それなのに、ウィラールは怒りのまま無計画に力を振るった。
艦に乗り込む前、大規模掃討作戦でひどく生体エネルギーを消費していたにも関わらずに。
(タレス、タレス、すまない……)
艦内のどこかで事切れている侍従を思う。
感情のままに力を振るうことの愚かさをあれだけ教えてくれていたのに、最後の最後に裏切ってしまった。
「いわば諸刃の剣ってこと!それを補う武器を持ってない相手には、ただ待っていればいいのよ。つまり、撃破は不意打ちかとどめにしか効果がない残念攻撃なのがわかったかしら?タレスちゃんも気の毒ねぇ……こんなお馬鹿皇子に付き従ったせいで、血まみれで一人寂しく死ななくてはならないなんて!タレスちゃんほど優秀だったら、他の帝位継承達からも引手あまただったでしょうに。

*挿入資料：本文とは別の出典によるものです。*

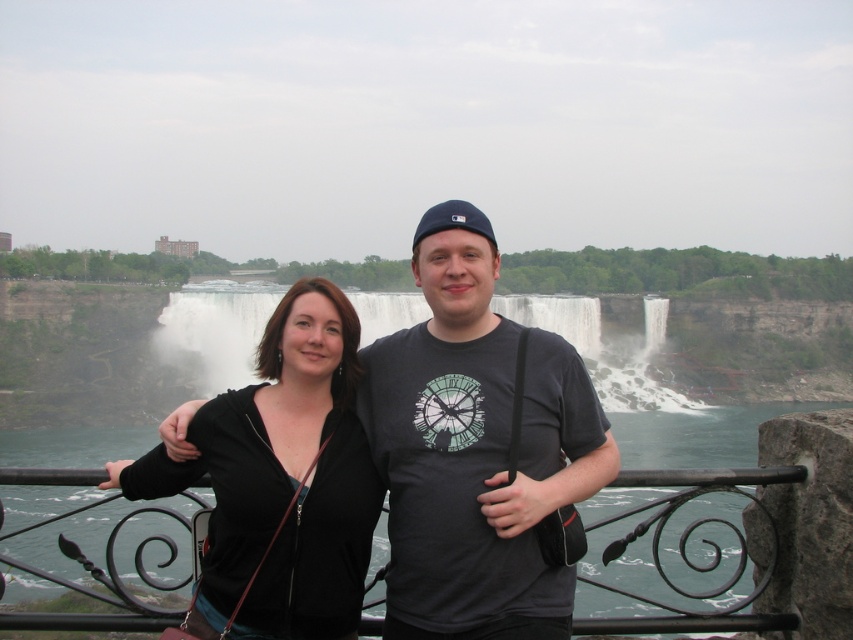
You are a photographer trying to capture a photo of both individuals in the scene. You notice two points marked in the image. The first point is at coordinate point (x=434, y=609) and the second is at point (x=154, y=628). Which point should you focus on to ensure both people are in the frame?

You should focus on point (x=434, y=609) because it is in front of point (x=154, y=628), so focusing there will keep both individuals within the frame.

でも、ウィラールちゃんを選んだって選択自体がタレスちゃんの愚かさを表しているのかもね!」
ミシミシとウィラールの肋骨が音をたてる。
タレスの名前を出した途端、ウィラールの抵抗が大きくなったのにほくそ笑む。
やはり獲物は活きがいいのにかぎる。
「タレスのことを、貴様が、口にするなっ」
口から血泡を吐きながら、ウィラールが叫ぶ。
ウィラールの脳裏に自室に置いた剣がよぎった。
ザガ星を共に戦った愛用の剣。
(あの剣さえあれば……)必死にもがくも、優男の外見に反して置かれた足はピクリとも動かない。